Alejandro siempre ha sido un niño especial, con un algo que lo hacía destacar. Siempre fue precoz en todo, y no solo eso, autónomo, independiente, ávido de saber, curioso, creativo, sensible…

Y eso es lo que les transmití a sus tutoras con las que me reuní la semana pasada, realmente preocupadas porque él no se integra en el aula y ya llevan dos meses. No está motivado y solo participa si el tema es de su interés. Ahí sí, ahí salta como un resorte y comienza a hablar sin parar emocionado.

En parte esto me alivia.
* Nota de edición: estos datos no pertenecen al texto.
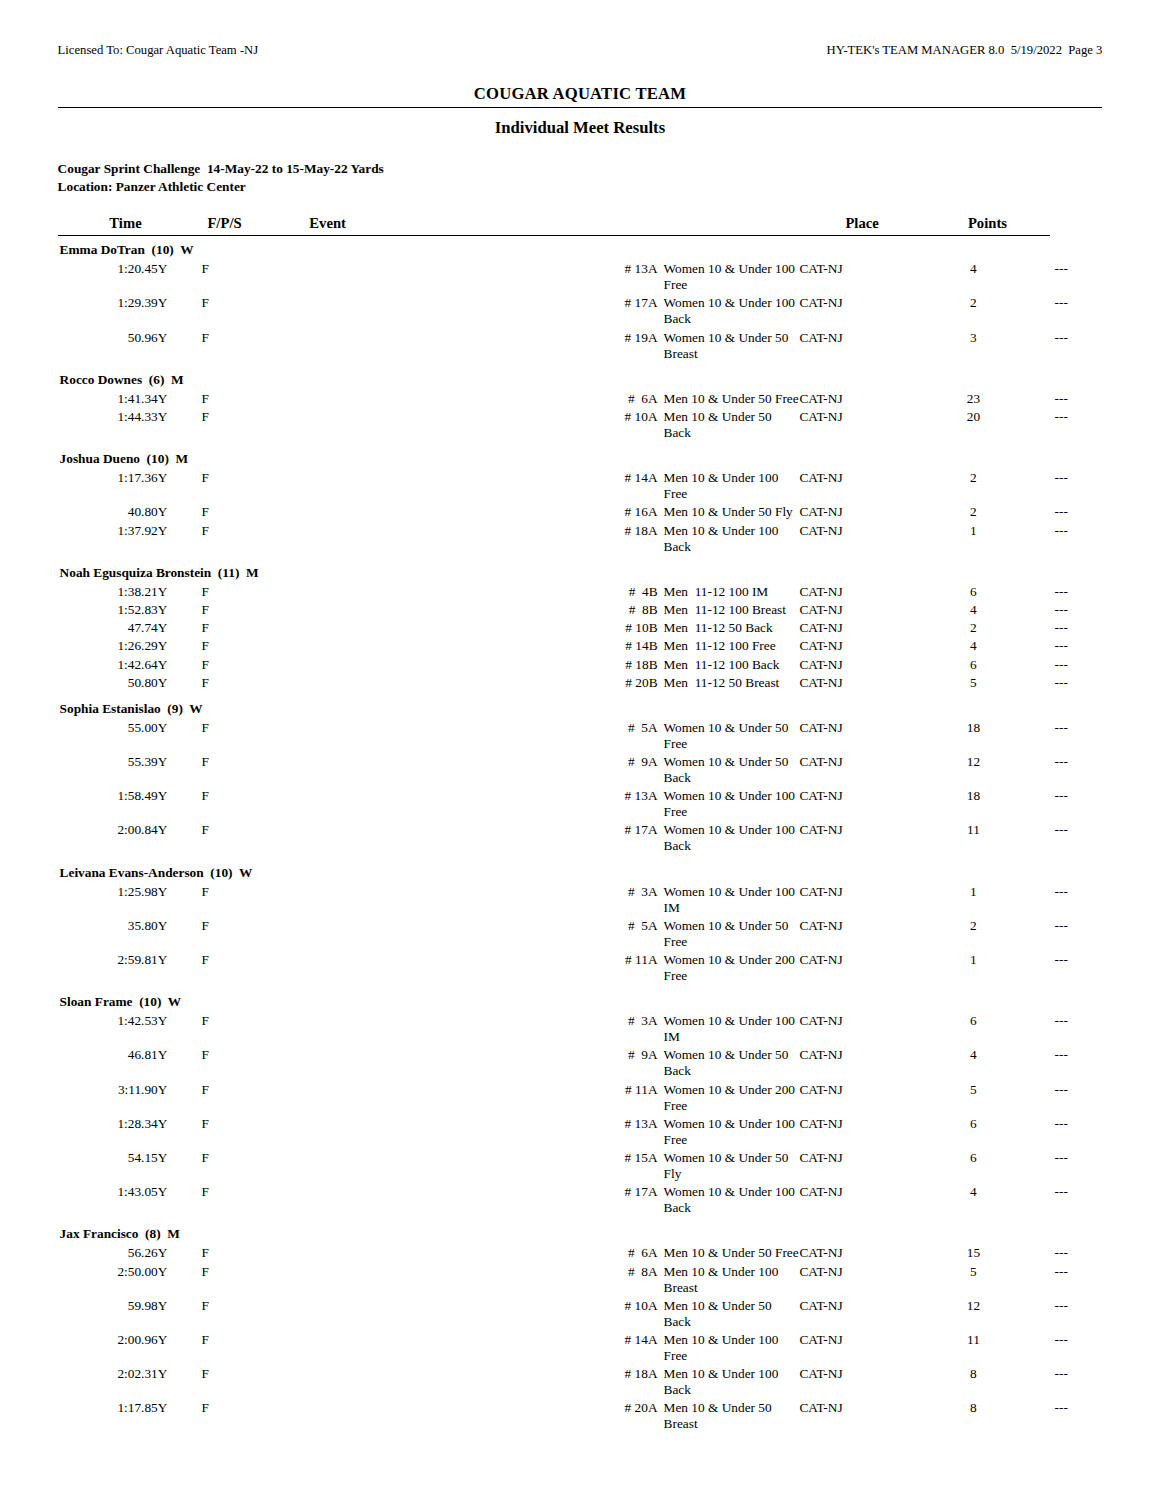Licensed To: Cougar Aquatic Team -NJ
HY-TEK's TEAM MANAGER 8.0 5/19/2022 Page 3
COUGAR AQUATIC TEAM
Individual Meet Results
Cougar Sprint Challenge 14-May-22 to 15-May-22 Yards
Location: Panzer Athletic Center
| Time | F/P/S | Event | | Place | Points |
| --- | --- | --- | --- | --- | --- |
| Emma DoTran (10) W |
| 1:20.45Y | F | # 13A | Women 10 & Under 100 Free | CAT-NJ | 4 | --- |
| 1:29.39Y | F | # 17A | Women 10 & Under 100 Back | CAT-NJ | 2 | --- |
| 50.96Y | F | # 19A | Women 10 & Under 50 Breast | CAT-NJ | 3 | --- |
| Rocco Downes (6) M |
| 1:41.34Y | F | # 6A | Men 10 & Under 50 Free | CAT-NJ | 23 | --- |
| 1:44.33Y | F | # 10A | Men 10 & Under 50 Back | CAT-NJ | 20 | --- |
| Joshua Dueno (10) M |
| 1:17.36Y | F | # 14A | Men 10 & Under 100 Free | CAT-NJ | 2 | --- |
| 40.80Y | F | # 16A | Men 10 & Under 50 Fly | CAT-NJ | 2 | --- |
| 1:37.92Y | F | # 18A | Men 10 & Under 100 Back | CAT-NJ | 1 | --- |
| Noah Egusquiza Bronstein (11) M |
| 1:38.21Y | F | # 4B | Men 11-12 100 IM | CAT-NJ | 6 | --- |
| 1:52.83Y | F | # 8B | Men 11-12 100 Breast | CAT-NJ | 4 | --- |
| 47.74Y | F | # 10B | Men 11-12 50 Back | CAT-NJ | 2 | --- |
| 1:26.29Y | F | # 14B | Men 11-12 100 Free | CAT-NJ | 4 | --- |
| 1:42.64Y | F | # 18B | Men 11-12 100 Back | CAT-NJ | 6 | --- |
| 50.80Y | F | # 20B | Men 11-12 50 Breast | CAT-NJ | 5 | --- |
| Sophia Estanislao (9) W |
| 55.00Y | F | # 5A | Women 10 & Under 50 Free | CAT-NJ | 18 | --- |
| 55.39Y | F | # 9A | Women 10 & Under 50 Back | CAT-NJ | 12 | --- |
| 1:58.49Y | F | # 13A | Women 10 & Under 100 Free | CAT-NJ | 18 | --- |
| 2:00.84Y | F | # 17A | Women 10 & Under 100 Back | CAT-NJ | 11 | --- |
| Leivana Evans-Anderson (10) W |
| 1:25.98Y | F | # 3A | Women 10 & Under 100 IM | CAT-NJ | 1 | --- |
| 35.80Y | F | # 5A | Women 10 & Under 50 Free | CAT-NJ | 2 | --- |
| 2:59.81Y | F | # 11A | Women 10 & Under 200 Free | CAT-NJ | 1 | --- |
| Sloan Frame (10) W |
| 1:42.53Y | F | # 3A | Women 10 & Under 100 IM | CAT-NJ | 6 | --- |
| 46.81Y | F | # 9A | Women 10 & Under 50 Back | CAT-NJ | 4 | --- |
| 3:11.90Y | F | # 11A | Women 10 & Under 200 Free | CAT-NJ | 5 | --- |
| 1:28.34Y | F | # 13A | Women 10 & Under 100 Free | CAT-NJ | 6 | --- |
| 54.15Y | F | # 15A | Women 10 & Under 50 Fly | CAT-NJ | 6 | --- |
| 1:43.05Y | F | # 17A | Women 10 & Under 100 Back | CAT-NJ | 4 | --- |
| Jax Francisco (8) M |
| 56.26Y | F | # 6A | Men 10 & Under 50 Free | CAT-NJ | 15 | --- |
| 2:50.00Y | F | # 8A | Men 10 & Under 100 Breast | CAT-NJ | 5 | --- |
| 59.98Y | F | # 10A | Men 10 & Under 50 Back | CAT-NJ | 12 | --- |
| 2:00.96Y | F | # 14A | Men 10 & Under 100 Free | CAT-NJ | 11 | --- |
| 2:02.31Y | F | # 18A | Men 10 & Under 100 Back | CAT-NJ | 8 | --- |
| 1:17.85Y | F | # 20A | Men 10 & Under 50 Breast | CAT-NJ | 8 | --- |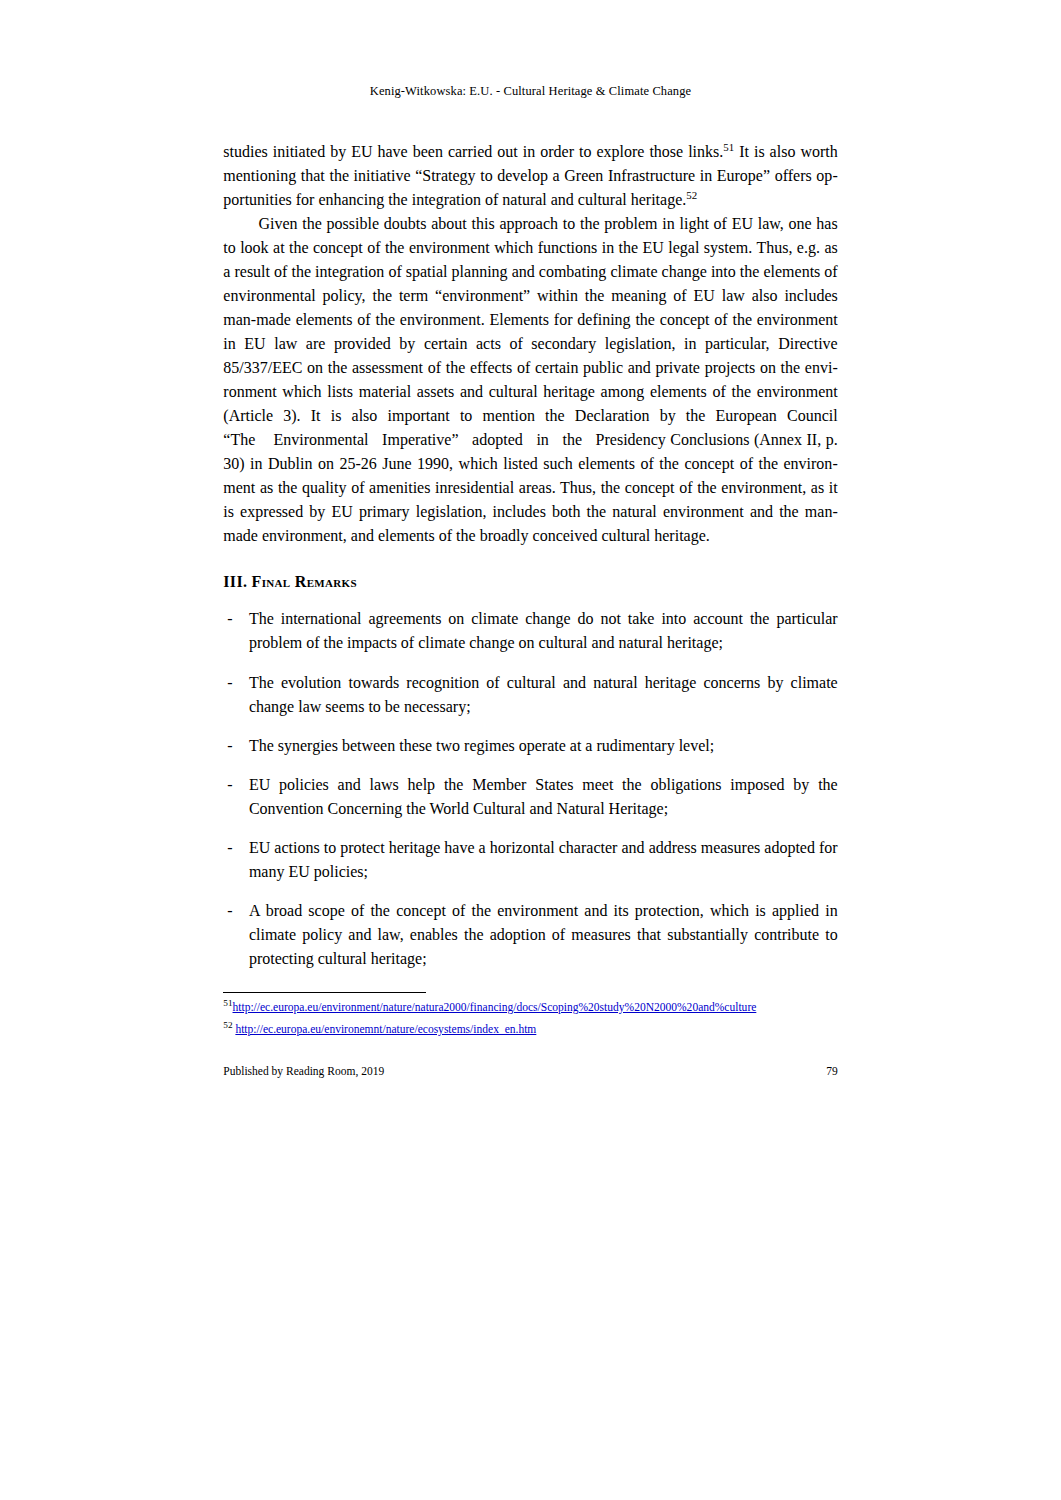Kenig-Witkowska: E.U. - Cultural Heritage & Climate Change
studies initiated by EU have been carried out in order to explore those links.51 It is also worth mentioning that the initiative “Strategy to develop a Green Infrastructure in Europe” offers opportunities for enhancing the integration of natural and cultural heritage.52
Given the possible doubts about this approach to the problem in light of EU law, one has to look at the concept of the environment which functions in the EU legal system. Thus, e.g. as a result of the integration of spatial planning and combating climate change into the elements of environmental policy, the term “environment” within the meaning of EU law also includes man-made elements of the environment. Elements for defining the concept of the environment in EU law are provided by certain acts of secondary legislation, in particular, Directive 85/337/EEC on the assessment of the effects of certain public and private projects on the environment which lists material assets and cultural heritage among elements of the environment (Article 3). It is also important to mention the Declaration by the European Council “The Environmental Imperative” adopted in the Presidency Conclusions (Annex II, p. 30) in Dublin on 25-26 June 1990, which listed such elements of the concept of the environment as the quality of amenities inresidential areas. Thus, the concept of the environment, as it is expressed by EU primary legislation, includes both the natural environment and the man-made environment, and elements of the broadly conceived cultural heritage.
III. FINAL REMARKS
The international agreements on climate change do not take into account the particular problem of the impacts of climate change on cultural and natural heritage;
The evolution towards recognition of cultural and natural heritage concerns by climate change law seems to be necessary;
The synergies between these two regimes operate at a rudimentary level;
EU policies and laws help the Member States meet the obligations imposed by the Convention Concerning the World Cultural and Natural Heritage;
EU actions to protect heritage have a horizontal character and address measures adopted for many EU policies;
A broad scope of the concept of the environment and its protection, which is applied in climate policy and law, enables the adoption of measures that substantially contribute to protecting cultural heritage;
51http://ec.europa.eu/environment/nature/natura2000/financing/docs/Scoping%20study%20N2000%20and%culture
52 http://ec.europa.eu/environemnt/nature/ecosystems/index_en.htm
Published by Reading Room, 2019
79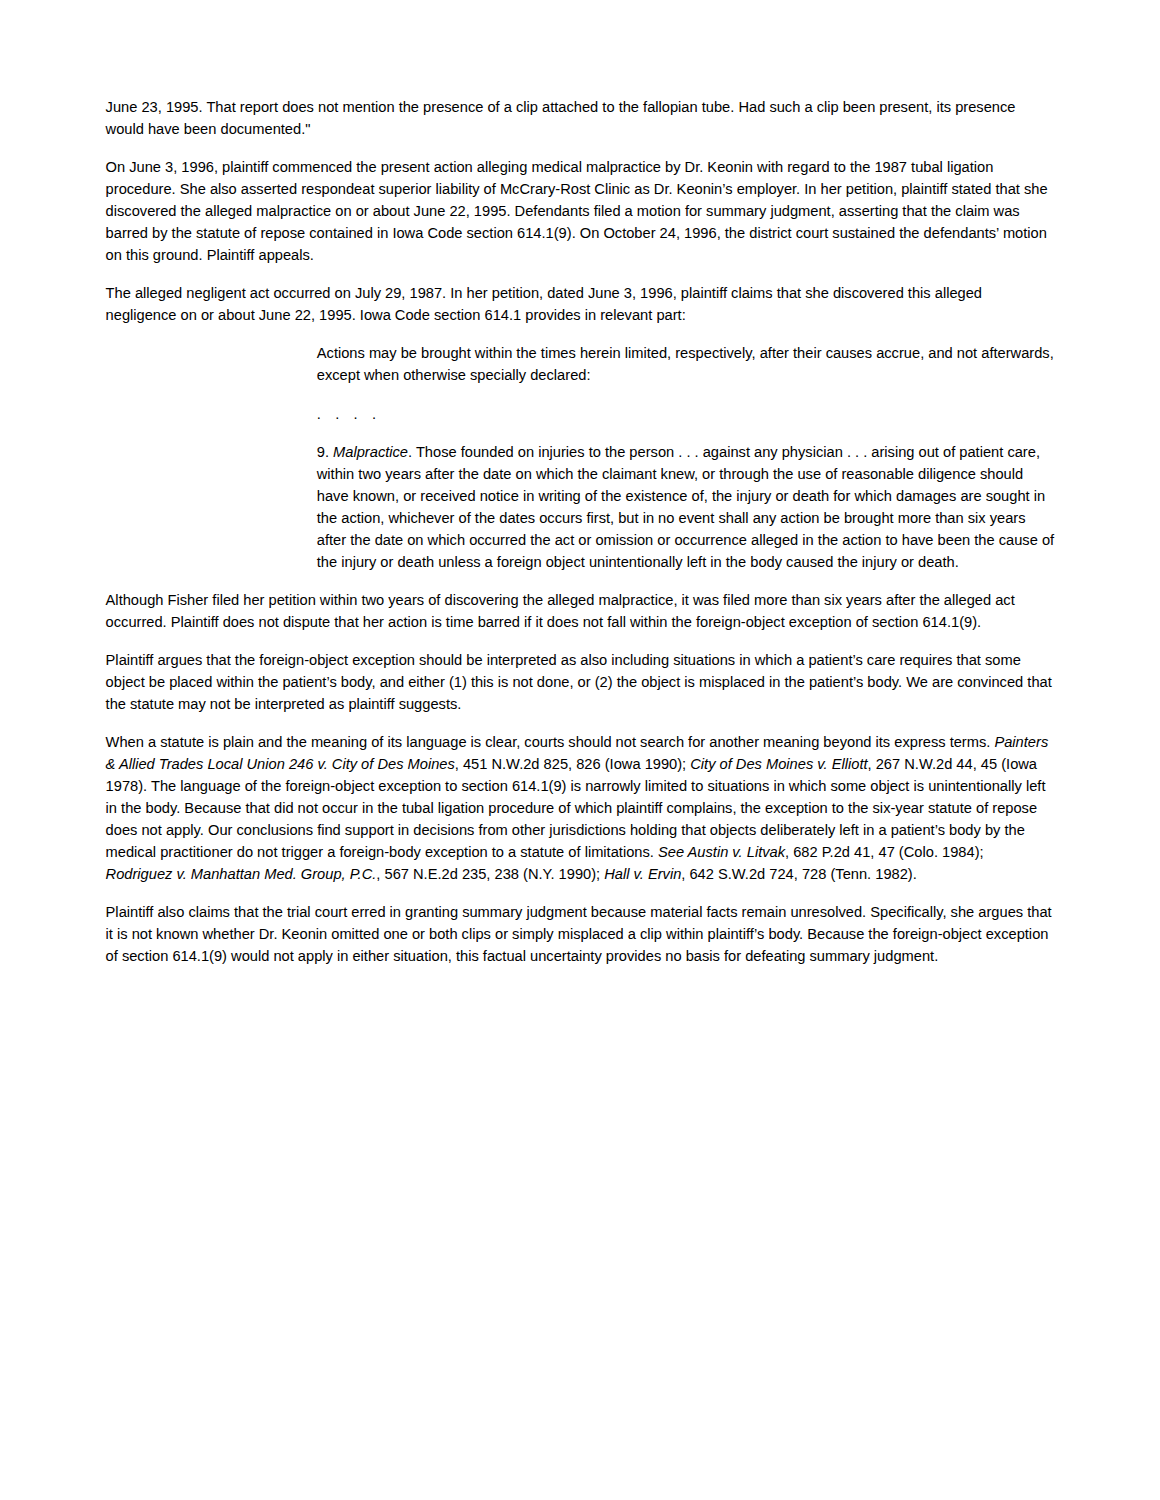June 23, 1995. That report does not mention the presence of a clip attached to the fallopian tube. Had such a clip been present, its presence would have been documented."
On June 3, 1996, plaintiff commenced the present action alleging medical malpractice by Dr. Keonin with regard to the 1987 tubal ligation procedure. She also asserted respondeat superior liability of McCrary-Rost Clinic as Dr. Keonin’s employer. In her petition, plaintiff stated that she discovered the alleged malpractice on or about June 22, 1995. Defendants filed a motion for summary judgment, asserting that the claim was barred by the statute of repose contained in Iowa Code section 614.1(9). On October 24, 1996, the district court sustained the defendants’ motion on this ground. Plaintiff appeals.
The alleged negligent act occurred on July 29, 1987. In her petition, dated June 3, 1996, plaintiff claims that she discovered this alleged negligence on or about June 22, 1995. Iowa Code section 614.1 provides in relevant part:
Actions may be brought within the times herein limited, respectively, after their causes accrue, and not afterwards, except when otherwise specially declared:
. . . .
9. Malpractice. Those founded on injuries to the person . . . against any physician . . . arising out of patient care, within two years after the date on which the claimant knew, or through the use of reasonable diligence should have known, or received notice in writing of the existence of, the injury or death for which damages are sought in the action, whichever of the dates occurs first, but in no event shall any action be brought more than six years after the date on which occurred the act or omission or occurrence alleged in the action to have been the cause of the injury or death unless a foreign object unintentionally left in the body caused the injury or death.
Although Fisher filed her petition within two years of discovering the alleged malpractice, it was filed more than six years after the alleged act occurred. Plaintiff does not dispute that her action is time barred if it does not fall within the foreign-object exception of section 614.1(9).
Plaintiff argues that the foreign-object exception should be interpreted as also including situations in which a patient’s care requires that some object be placed within the patient’s body, and either (1) this is not done, or (2) the object is misplaced in the patient’s body. We are convinced that the statute may not be interpreted as plaintiff suggests.
When a statute is plain and the meaning of its language is clear, courts should not search for another meaning beyond its express terms. Painters & Allied Trades Local Union 246 v. City of Des Moines, 451 N.W.2d 825, 826 (Iowa 1990); City of Des Moines v. Elliott, 267 N.W.2d 44, 45 (Iowa 1978). The language of the foreign-object exception to section 614.1(9) is narrowly limited to situations in which some object is unintentionally left in the body. Because that did not occur in the tubal ligation procedure of which plaintiff complains, the exception to the six-year statute of repose does not apply. Our conclusions find support in decisions from other jurisdictions holding that objects deliberately left in a patient’s body by the medical practitioner do not trigger a foreign-body exception to a statute of limitations. See Austin v. Litvak, 682 P.2d 41, 47 (Colo. 1984); Rodriguez v. Manhattan Med. Group, P.C., 567 N.E.2d 235, 238 (N.Y. 1990); Hall v. Ervin, 642 S.W.2d 724, 728 (Tenn. 1982).
Plaintiff also claims that the trial court erred in granting summary judgment because material facts remain unresolved. Specifically, she argues that it is not known whether Dr. Keonin omitted one or both clips or simply misplaced a clip within plaintiff’s body. Because the foreign-object exception of section 614.1(9) would not apply in either situation, this factual uncertainty provides no basis for defeating summary judgment.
Mi gran temor es que toda su frustración la proyectara en rabia e ira, como en casa pero no, en el aula lo que transmite es desidia, dejadez y falta de conexión.

Coincidimos en una cosa: la apreciación y el convencimiento de que es muy inteligente, brillante y de que la forma de trabajar en el aula con él debía ser más individualizada y diferente.

Me reconfortó -no os imagináis cuanto- observar la implicación y preocupación de las docentes, de verdad. Es de agradecer que ante un solo alumno, siendo consciente del enorme trabajo que tienen, se genere esa inquietud por seguir trabajando para ayudarle y lograr que vuelva a ser un niño que va feliz a su colegio.

Empatía. Mucha.

Lo que mi hijo pequeño está viviendo sin haber cumplido los 7 años es demasiado para asimilar y procesar: cambio de ciudad, de colegio, de casa, de amigos, a un lugar del cual no tienes recuerdos. Cuando nos fuimos de aquí tenía tres años y ahora mismo Melilla es (era) su mundo. De pronto se lo quitamos y lo introdujimos en otro en el cual todos estamos adaptados, somos felices, en el que nos desenvolvemos bien y  se encuentra desubicado. Si a esto le sumas que su padre, al mismo tiempo que nos mudamos se ha marchado a Irak y no regresa hasta marzo…¿qué podemos esperar?

Tenemos mucho trabajo por delante que hacer en cuanto a gestión de emociones y estimulación. Lo sé. Pero estoy contenta porque he encontrado una sintonía en el colegio que sé nos va a hacer este camino más fácil.

Un camino que comienza con la derivación a la Orientadora del centro y la iniciación de un protocolo de detección de Altas capacidades.

No sé si al final será diagnosticado como tal, es lo que menos me importa. En cualquier caso es un niño talentoso y tenemos entre todos que canalizar esas capacidades para evitar la frustración y el fracaso. Lo demás pues ya se verá.

Por lo pronto en el aula ya se van a introducir cambios y yo, por mi parte estoy indagando junto a él en intereses a los que darle forma por las tardes.

Y algo os puedo decir, si tener un niño con discapacidad intelectual es duro, otro con una capacidad cognitiva elevada no lo es menos. Incluso en algunos momentos más por la falta de información y recursos. Aunque es cierto que me emociona en cierta parte poder formar parte de su aprendizaje, intentando acompañarle en todo momento.